===== The records
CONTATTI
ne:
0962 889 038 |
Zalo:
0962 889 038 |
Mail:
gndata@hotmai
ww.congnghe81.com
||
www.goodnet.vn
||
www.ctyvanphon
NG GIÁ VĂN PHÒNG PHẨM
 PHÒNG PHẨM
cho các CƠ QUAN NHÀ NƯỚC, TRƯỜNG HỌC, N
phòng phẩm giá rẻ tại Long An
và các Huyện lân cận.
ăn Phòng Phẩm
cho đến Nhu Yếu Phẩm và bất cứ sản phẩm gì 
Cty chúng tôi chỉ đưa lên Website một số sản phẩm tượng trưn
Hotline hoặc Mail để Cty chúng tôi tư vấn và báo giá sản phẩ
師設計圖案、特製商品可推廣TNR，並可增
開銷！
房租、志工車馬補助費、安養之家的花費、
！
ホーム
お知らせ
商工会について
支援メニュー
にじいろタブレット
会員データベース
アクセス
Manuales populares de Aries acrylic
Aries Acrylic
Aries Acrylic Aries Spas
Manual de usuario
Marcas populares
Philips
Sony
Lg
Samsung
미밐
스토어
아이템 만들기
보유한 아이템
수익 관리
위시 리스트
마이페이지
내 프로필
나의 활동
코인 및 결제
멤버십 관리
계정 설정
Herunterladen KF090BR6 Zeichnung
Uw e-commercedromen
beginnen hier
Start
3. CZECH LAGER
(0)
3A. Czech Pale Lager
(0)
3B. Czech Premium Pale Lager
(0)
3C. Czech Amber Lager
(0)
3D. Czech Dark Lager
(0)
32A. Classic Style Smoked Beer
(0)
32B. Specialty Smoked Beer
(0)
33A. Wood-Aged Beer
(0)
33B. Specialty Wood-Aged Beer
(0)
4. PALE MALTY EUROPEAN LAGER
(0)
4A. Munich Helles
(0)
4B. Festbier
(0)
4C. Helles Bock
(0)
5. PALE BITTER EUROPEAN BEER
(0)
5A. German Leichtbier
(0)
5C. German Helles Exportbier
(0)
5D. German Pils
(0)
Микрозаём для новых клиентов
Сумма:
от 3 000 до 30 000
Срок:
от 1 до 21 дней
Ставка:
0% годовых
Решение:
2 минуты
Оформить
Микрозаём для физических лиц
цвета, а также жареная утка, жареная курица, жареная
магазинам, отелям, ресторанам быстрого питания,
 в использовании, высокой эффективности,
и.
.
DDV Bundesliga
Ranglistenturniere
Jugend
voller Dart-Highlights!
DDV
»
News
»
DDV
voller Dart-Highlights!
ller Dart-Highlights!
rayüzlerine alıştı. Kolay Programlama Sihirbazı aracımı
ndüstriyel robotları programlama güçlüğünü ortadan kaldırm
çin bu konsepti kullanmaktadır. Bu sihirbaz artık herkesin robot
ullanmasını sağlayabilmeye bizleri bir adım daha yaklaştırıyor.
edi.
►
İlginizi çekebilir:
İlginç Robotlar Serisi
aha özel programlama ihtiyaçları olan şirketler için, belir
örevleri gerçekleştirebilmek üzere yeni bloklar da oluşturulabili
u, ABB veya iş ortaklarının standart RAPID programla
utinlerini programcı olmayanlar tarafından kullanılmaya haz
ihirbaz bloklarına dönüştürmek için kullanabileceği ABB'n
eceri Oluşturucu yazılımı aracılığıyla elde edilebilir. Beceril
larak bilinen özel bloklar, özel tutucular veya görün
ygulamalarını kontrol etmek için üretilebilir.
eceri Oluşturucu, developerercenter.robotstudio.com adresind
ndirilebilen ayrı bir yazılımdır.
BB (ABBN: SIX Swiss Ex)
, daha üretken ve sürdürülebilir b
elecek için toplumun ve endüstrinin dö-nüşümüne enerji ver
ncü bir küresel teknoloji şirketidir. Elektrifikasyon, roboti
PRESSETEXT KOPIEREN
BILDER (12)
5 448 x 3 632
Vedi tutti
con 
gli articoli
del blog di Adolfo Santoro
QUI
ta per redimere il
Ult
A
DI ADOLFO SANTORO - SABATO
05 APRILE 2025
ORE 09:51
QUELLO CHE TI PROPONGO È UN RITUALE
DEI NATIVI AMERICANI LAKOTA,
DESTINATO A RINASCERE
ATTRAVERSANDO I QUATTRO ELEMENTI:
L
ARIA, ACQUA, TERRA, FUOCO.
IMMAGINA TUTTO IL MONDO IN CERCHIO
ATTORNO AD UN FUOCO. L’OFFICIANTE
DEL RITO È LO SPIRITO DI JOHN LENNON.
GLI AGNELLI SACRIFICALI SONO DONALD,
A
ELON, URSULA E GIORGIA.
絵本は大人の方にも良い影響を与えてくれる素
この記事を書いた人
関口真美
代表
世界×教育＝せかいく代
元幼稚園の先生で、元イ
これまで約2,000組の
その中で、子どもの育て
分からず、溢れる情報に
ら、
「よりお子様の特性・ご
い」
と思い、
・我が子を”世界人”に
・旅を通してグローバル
==========
Task to complete: Write every record out again, unaltered.

Result of the task:
CONTATTI
ne:
0962 889 038 |
Zalo:
0962 889 038 |
Mail:
gndata@hotmai
ww.congnghe81.com
||
www.goodnet.vn
||
www.ctyvanphon
NG GIÁ VĂN PHÒNG PHẨM
 PHÒNG PHẨM
cho các CƠ QUAN NHÀ NƯỚC, TRƯỜNG HỌC, N
phòng phẩm giá rẻ tại Long An
và các Huyện lân cận.
ăn Phòng Phẩm
cho đến Nhu Yếu Phẩm và bất cứ sản phẩm gì 
Cty chúng tôi chỉ đưa lên Website một số sản phẩm tượng trưn
Hotline hoặc Mail để Cty chúng tôi tư vấn và báo giá sản phẩ
師設計圖案、特製商品可推廣TNR，並可增
開銷！
房租、志工車馬補助費、安養之家的花費、
！
ホーム
お知らせ
商工会について
支援メニュー
にじいろタブレット
会員データベース
アクセス
Manuales populares de Aries acrylic
Aries Acrylic
Aries Acrylic Aries Spas
Manual de usuario
Marcas populares
Philips
Sony
Lg
Samsung
미밐
스토어
아이템 만들기
보유한 아이템
수익 관리
위시 리스트
마이페이지
내 프로필
나의 활동
코인 및 결제
멤버십 관리
계정 설정
Herunterladen KF090BR6 Zeichnung
Uw e-commercedromen
beginnen hier
Start
3. CZECH LAGER
(0)
3A. Czech Pale Lager
(0)
3B. Czech Premium Pale Lager
(0)
3C. Czech Amber Lager
(0)
3D. Czech Dark Lager
(0)
32A. Classic Style Smoked Beer
(0)
32B. Specialty Smoked Beer
(0)
33A. Wood-Aged Beer
(0)
33B. Specialty Wood-Aged Beer
(0)
4. PALE MALTY EUROPEAN LAGER
(0)
4A. Munich Helles
(0)
4B. Festbier
(0)
4C. Helles Bock
(0)
5. PALE BITTER EUROPEAN BEER
(0)
5A. German Leichtbier
(0)
5C. German Helles Exportbier
(0)
5D. German Pils
(0)
Микрозаём для новых клиентов
Сумма:
от 3 000 до 30 000
Срок:
от 1 до 21 дней
Ставка:
0% годовых
Решение:
2 минуты
Оформить
Микрозаём для физических лиц
цвета, а также жареная утка, жареная курица, жареная
магазинам, отелям, ресторанам быстрого питания,
 в использовании, высокой эффективности,
и.
.
DDV Bundesliga
Ranglistenturniere
Jugend
voller Dart-Highlights!
DDV
»
News
»
DDV
voller Dart-Highlights!
ller Dart-Highlights!
rayüzlerine alıştı. Kolay Programlama Sihirbazı aracımı
ndüstriyel robotları programlama güçlüğünü ortadan kaldırm
çin bu konsepti kullanmaktadır. Bu sihirbaz artık herkesin robot
ullanmasını sağlayabilmeye bizleri bir adım daha yaklaştırıyor.
edi.
►
İlginizi çekebilir:
İlginç Robotlar Serisi
aha özel programlama ihtiyaçları olan şirketler için, belir
örevleri gerçekleştirebilmek üzere yeni bloklar da oluşturulabili
u, ABB veya iş ortaklarının standart RAPID programla
utinlerini programcı olmayanlar tarafından kullanılmaya haz
ihirbaz bloklarına dönüştürmek için kullanabileceği ABB'n
eceri Oluşturucu yazılımı aracılığıyla elde edilebilir. Beceril
larak bilinen özel bloklar, özel tutucular veya görün
ygulamalarını kontrol etmek için üretilebilir.
eceri Oluşturucu, developerercenter.robotstudio.com adresind
ndirilebilen ayrı bir yazılımdır.
BB (ABBN: SIX Swiss Ex)
, daha üretken ve sürdürülebilir b
elecek için toplumun ve endüstrinin dö-nüşümüne enerji ver
ncü bir küresel teknoloji şirketidir. Elektrifikasyon, roboti
PRESSETEXT KOPIEREN
BILDER (12)
5 448 x 3 632
Vedi tutti
con 
gli articoli
del blog di Adolfo Santoro
QUI
ta per redimere il
Ult
A
DI ADOLFO SANTORO - SABATO
05 APRILE 2025
ORE 09:51
QUELLO CHE TI PROPONGO È UN RITUALE
DEI NATIVI AMERICANI LAKOTA,
DESTINATO A RINASCERE
ATTRAVERSANDO I QUATTRO ELEMENTI:
L
ARIA, ACQUA, TERRA, FUOCO.
IMMAGINA TUTTO IL MONDO IN CERCHIO
ATTORNO AD UN FUOCO. L’OFFICIANTE
DEL RITO È LO SPIRITO DI JOHN LENNON.
GLI AGNELLI SACRIFICALI SONO DONALD,
A
ELON, URSULA E GIORGIA.
絵本は大人の方にも良い影響を与えてくれる素
この記事を書いた人
関口真美
代表
世界×教育＝せかいく代
元幼稚園の先生で、元イ
これまで約2,000組の
その中で、子どもの育て
分からず、溢れる情報に
ら、
「よりお子様の特性・ご
い」
と思い、
・我が子を”世界人”に
・旅を通してグローバル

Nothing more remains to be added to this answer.